- Stored data -
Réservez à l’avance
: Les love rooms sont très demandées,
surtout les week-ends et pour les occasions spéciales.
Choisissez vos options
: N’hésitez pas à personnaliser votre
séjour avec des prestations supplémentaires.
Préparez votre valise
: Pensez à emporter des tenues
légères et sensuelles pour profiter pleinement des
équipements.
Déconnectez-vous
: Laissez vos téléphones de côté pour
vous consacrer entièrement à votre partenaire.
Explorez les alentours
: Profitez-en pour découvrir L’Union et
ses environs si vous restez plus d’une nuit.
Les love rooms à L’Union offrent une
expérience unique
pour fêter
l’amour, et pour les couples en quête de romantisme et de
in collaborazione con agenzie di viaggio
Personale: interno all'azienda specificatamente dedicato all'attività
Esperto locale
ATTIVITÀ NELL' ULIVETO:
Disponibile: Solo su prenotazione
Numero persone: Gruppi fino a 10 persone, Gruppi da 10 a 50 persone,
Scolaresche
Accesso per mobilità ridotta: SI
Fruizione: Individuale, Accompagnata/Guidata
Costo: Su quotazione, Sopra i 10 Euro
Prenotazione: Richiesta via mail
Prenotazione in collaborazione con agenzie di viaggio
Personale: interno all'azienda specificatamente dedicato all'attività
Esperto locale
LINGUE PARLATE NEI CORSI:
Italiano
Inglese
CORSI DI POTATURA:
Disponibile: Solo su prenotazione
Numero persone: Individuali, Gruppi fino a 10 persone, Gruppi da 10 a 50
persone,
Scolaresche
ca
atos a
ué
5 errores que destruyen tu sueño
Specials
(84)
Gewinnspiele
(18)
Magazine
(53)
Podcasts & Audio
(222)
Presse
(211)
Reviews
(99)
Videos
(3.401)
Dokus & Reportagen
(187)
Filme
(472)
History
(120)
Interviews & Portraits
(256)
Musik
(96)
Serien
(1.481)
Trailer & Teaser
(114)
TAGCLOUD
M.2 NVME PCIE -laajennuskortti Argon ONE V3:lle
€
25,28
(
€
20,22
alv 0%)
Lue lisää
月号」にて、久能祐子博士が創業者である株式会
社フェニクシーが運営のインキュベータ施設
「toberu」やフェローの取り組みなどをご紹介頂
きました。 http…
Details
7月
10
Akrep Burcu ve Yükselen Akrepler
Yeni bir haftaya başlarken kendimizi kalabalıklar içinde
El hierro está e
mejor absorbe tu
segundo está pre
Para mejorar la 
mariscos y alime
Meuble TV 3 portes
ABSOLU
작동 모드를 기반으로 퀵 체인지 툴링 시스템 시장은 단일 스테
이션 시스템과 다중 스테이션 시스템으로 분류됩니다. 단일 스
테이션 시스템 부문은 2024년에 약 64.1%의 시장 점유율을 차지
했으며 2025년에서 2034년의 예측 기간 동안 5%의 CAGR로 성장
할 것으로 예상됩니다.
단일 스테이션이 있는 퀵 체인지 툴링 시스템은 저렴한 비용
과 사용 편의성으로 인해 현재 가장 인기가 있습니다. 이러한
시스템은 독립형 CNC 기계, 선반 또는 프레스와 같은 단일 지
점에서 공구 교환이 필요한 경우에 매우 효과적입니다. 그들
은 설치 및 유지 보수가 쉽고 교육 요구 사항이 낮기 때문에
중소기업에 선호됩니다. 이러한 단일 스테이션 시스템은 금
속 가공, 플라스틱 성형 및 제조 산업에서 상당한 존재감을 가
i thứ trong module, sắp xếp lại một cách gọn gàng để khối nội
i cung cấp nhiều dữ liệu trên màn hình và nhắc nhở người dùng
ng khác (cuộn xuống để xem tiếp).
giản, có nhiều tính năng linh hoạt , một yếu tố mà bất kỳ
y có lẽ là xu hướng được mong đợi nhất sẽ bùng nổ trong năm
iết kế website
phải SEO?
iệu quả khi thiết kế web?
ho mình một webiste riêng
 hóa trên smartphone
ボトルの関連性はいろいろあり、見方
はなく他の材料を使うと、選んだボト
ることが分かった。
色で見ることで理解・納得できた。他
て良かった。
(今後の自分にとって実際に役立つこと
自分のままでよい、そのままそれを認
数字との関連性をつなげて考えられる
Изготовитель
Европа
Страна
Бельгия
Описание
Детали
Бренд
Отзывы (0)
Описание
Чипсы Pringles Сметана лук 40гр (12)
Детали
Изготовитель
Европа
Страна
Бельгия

- Instruction -
From the records above, pick out and copy each line holding the word "agenzie".

- Reply -
in collaborazione con agenzie di viaggio
Prenotazione in collaborazione con agenzie di viaggio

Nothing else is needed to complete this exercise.